I certainly agree that comics and film are completely separate media, and I deplore the fact that children seem to learn all they know from television. My own nephews, who are very young, say they like Spider-Man, but I know for a fact they've never seen a Spidey comic; in fact, I rather suspect they only know him from T-shirts and toys, as a sort of decontextualised notion.
There's another thing: videogames.
Rob Liefeld, that idiot savant, occasionally says some wise things: the reason comics sold so well in his day but not now is because the center of community and conversation that the comic book store provided in his day has now been usurped by video games and the video game stores, which offer interactivity, something that comic books do not offer.
The kids that in 1993 would pick up a comic book are now picking up video games.
It doesn't --but comics are a visual medium. So if the editor or writer is not thinking in terms of how the story can best be told visually, they are not doing their jobs.
True, although some things can become exciting and visual depending on the artist himself. A panel drawn by one artist can be boring while the exact same thing drawn by another can be more three-dimensional and give more a sense of power.
Of course, traditionally writers have tended to overwrite to make up for the loss of control they experience when an artist translates their story (in terms of text boxes, expository dialogue and though balloons).
Well, we all know who would be "Exhibit A" here: Roy Thomas, who so troweled on the purple prose it felt like he was trying to compete with the writer. On the other hand, I vastly prefer Roy Thomas-esque over-writing to Ellis-esque underwriting; words and pictures together are a strength of comics. And sometimes Thomas could be really, really dramatic and his words helping to set the stage, language becoming a "special effect" in and of itself, as Thomas did describing the 41st Century of Kang the Conqueror in INCREDIBLE HULK #135:
"THE 41ST CENTURY! No longer is the earth a green-bedecked jewel - its once bright face is pockmarked with bomb-blasted craters. Yet on this world ONE MAN raises his voice in joyful TRIUMPH..."
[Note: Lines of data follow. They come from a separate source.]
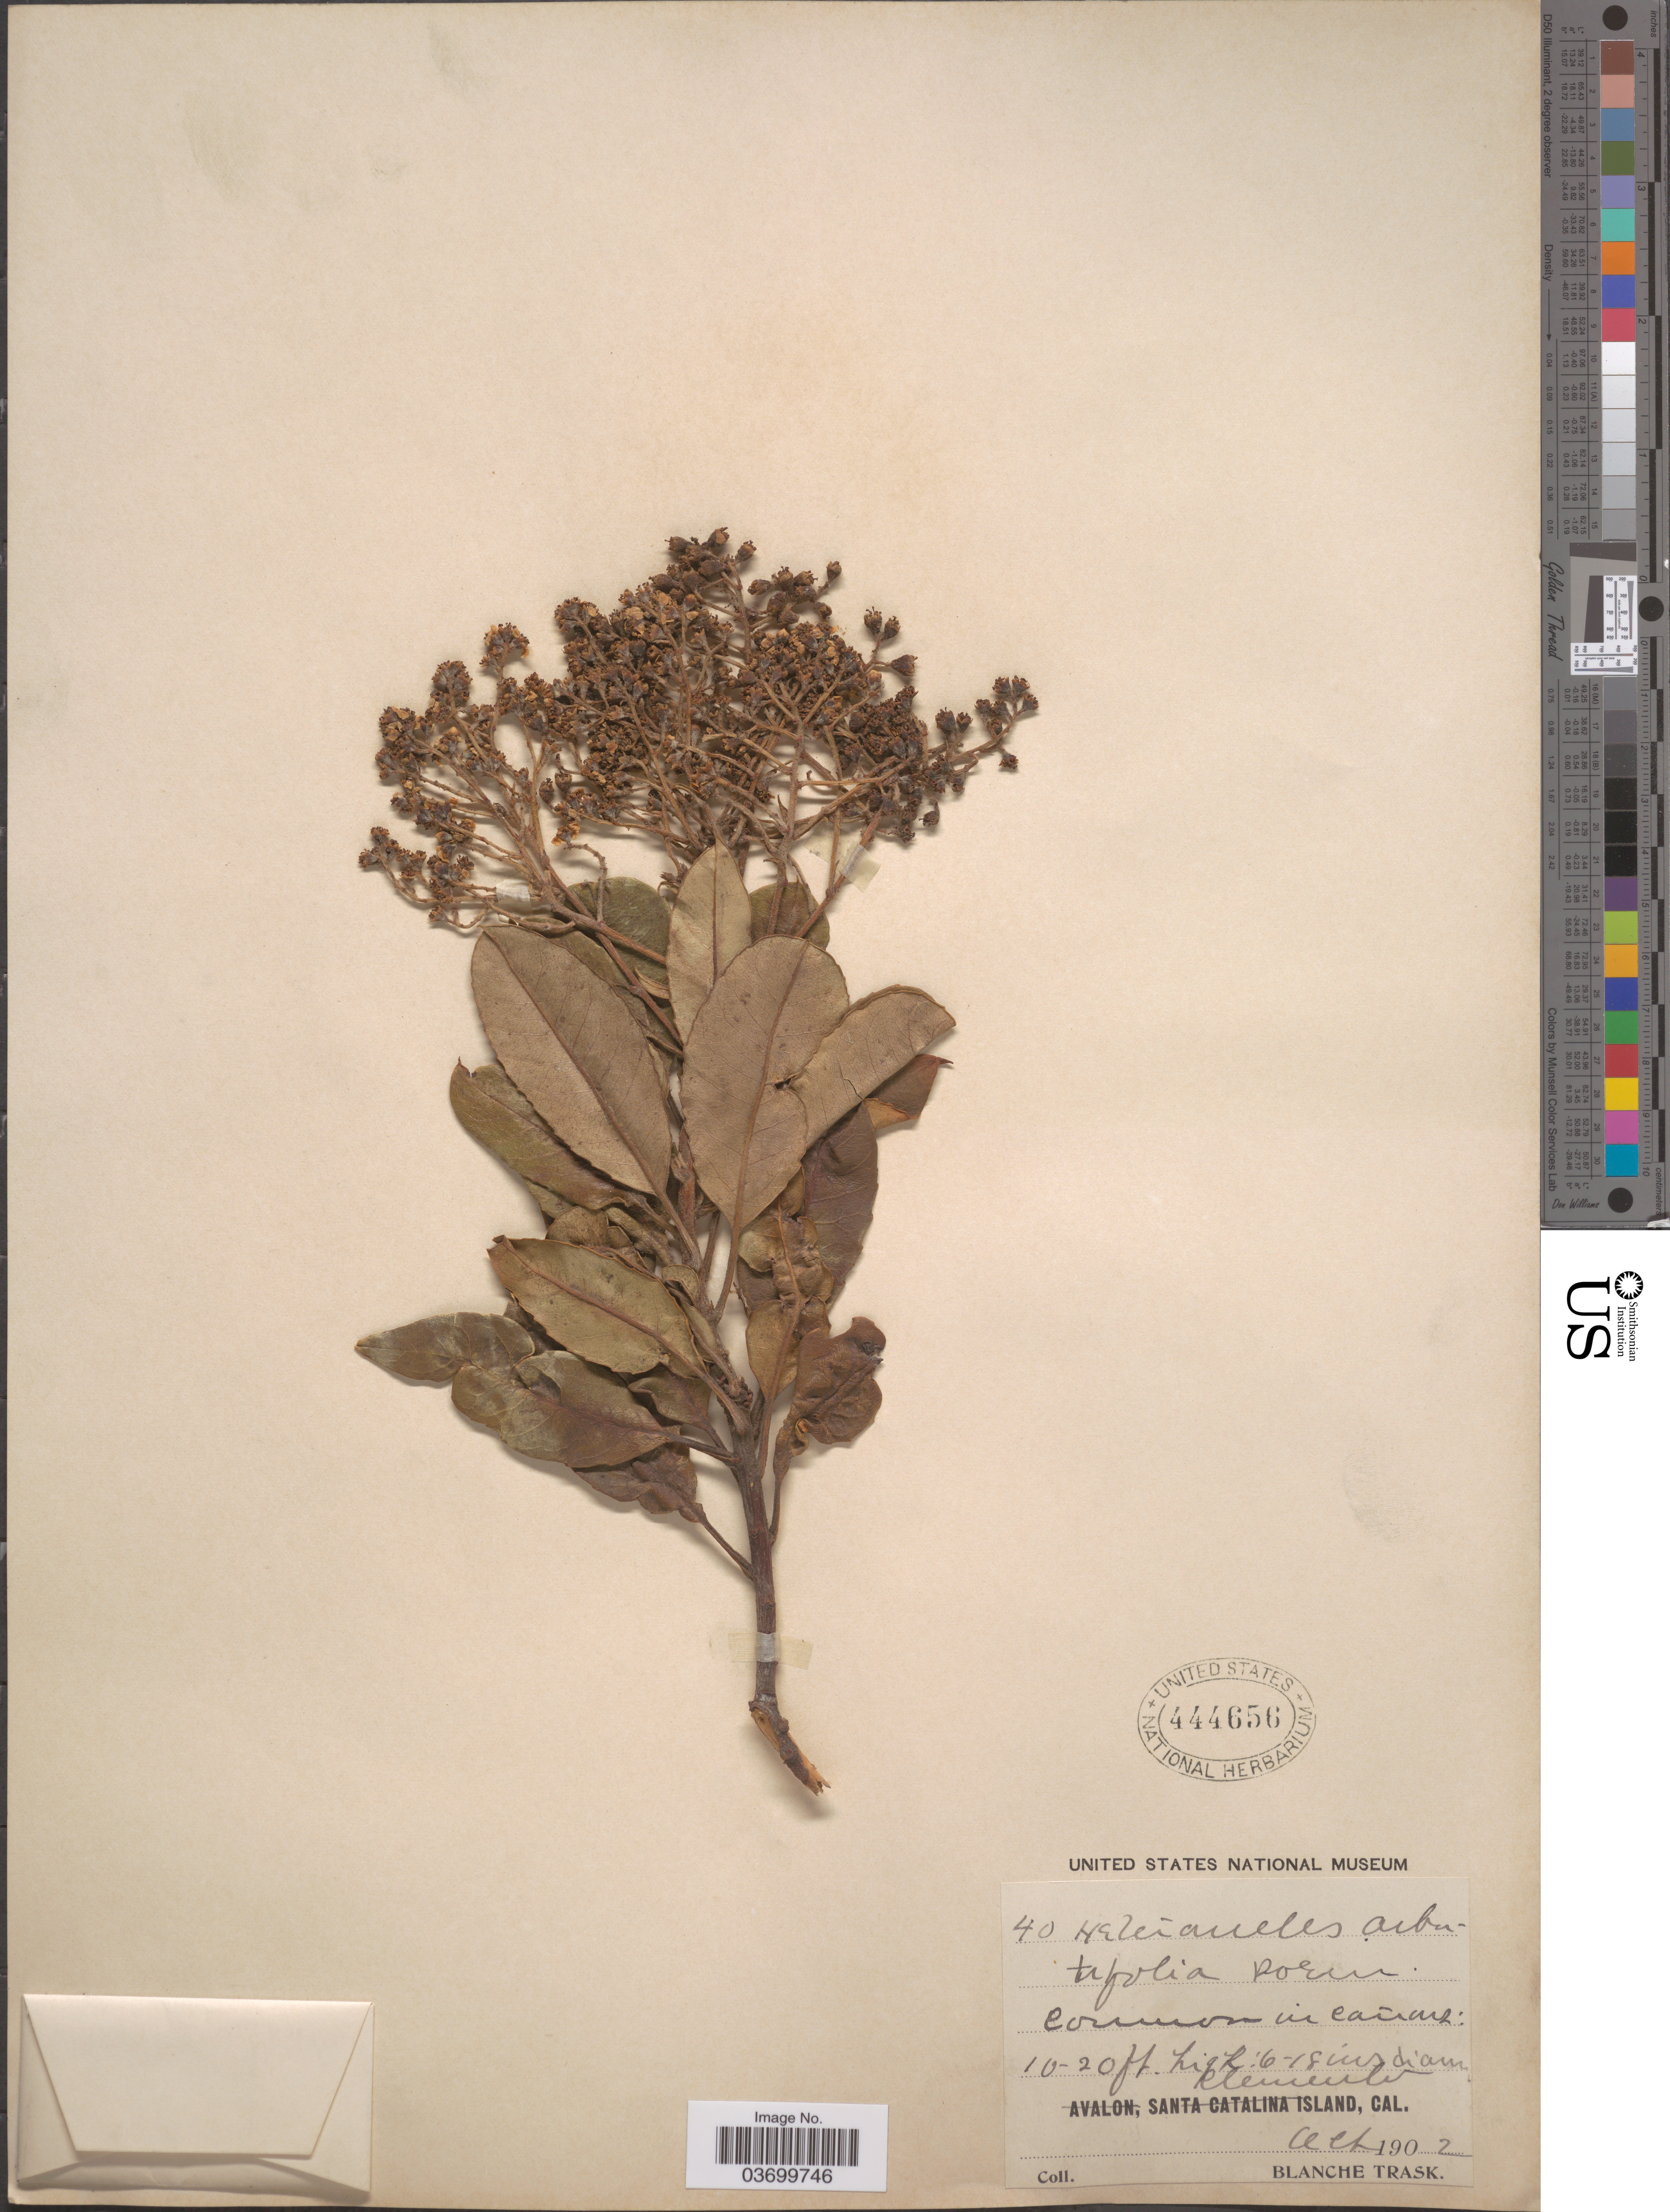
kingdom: Plantae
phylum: Tracheophyta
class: Magnoliopsida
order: Rosales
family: Rosaceae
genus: Heteromeles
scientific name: Heteromeles arbutifolia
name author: (Lindl.) Roemer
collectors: B. Trask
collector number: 40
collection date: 1902-10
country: United States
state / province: California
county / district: Los Angeles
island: San Clemente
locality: San Clemente Island.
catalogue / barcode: US 444656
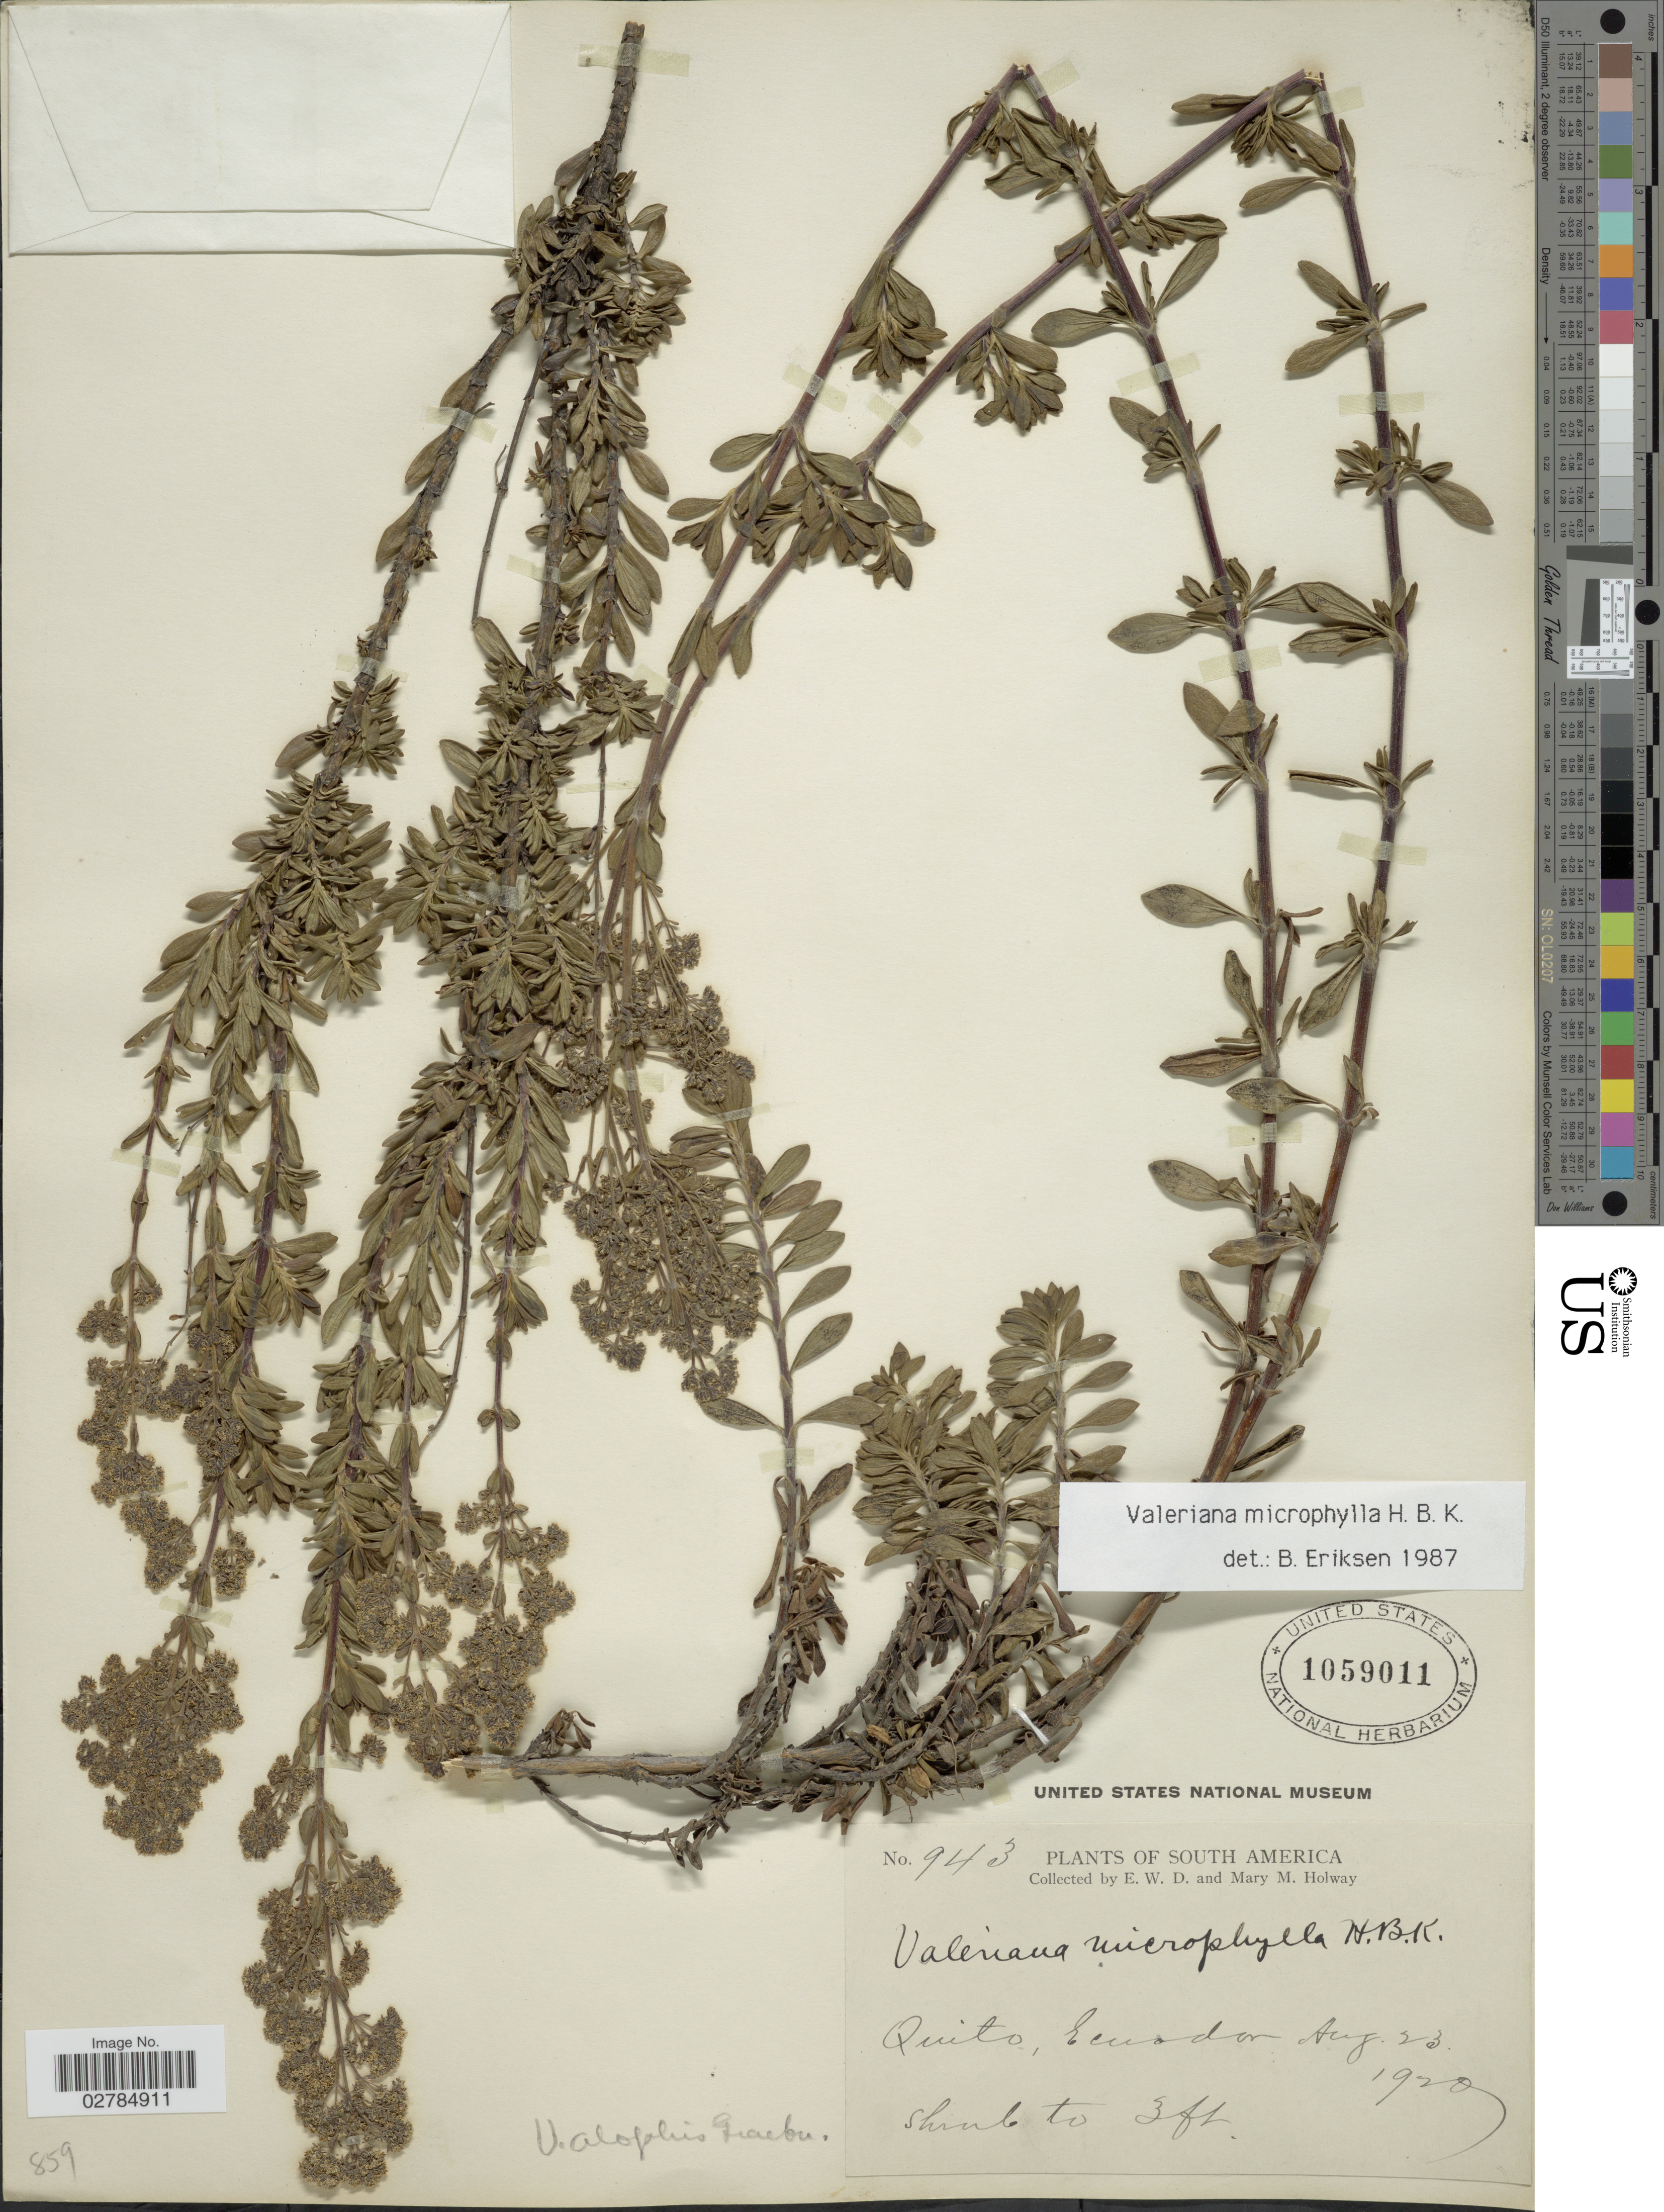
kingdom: Plantae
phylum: Tracheophyta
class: Magnoliopsida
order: Dipsacales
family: Caprifoliaceae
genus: Valeriana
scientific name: Valeriana microphylla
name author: Kunth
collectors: E. W. D. Holway & M. M. Holway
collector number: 943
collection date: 1920-08-23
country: Ecuador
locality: Quito.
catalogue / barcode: US 1059011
As for movement in comics: movement for the Flash (the default effect being whooshy red TRON walls, which only show where he has BEEN, not that he moved). The other ways used to express the Flash's superspeed have been much more effective because they are NOT depending on movement: for instance, the effect in the early Flash stories of everything being absolutely frozen and still in time next to the Flash, or the rotoscoping multi-images first used by Johnny Quick.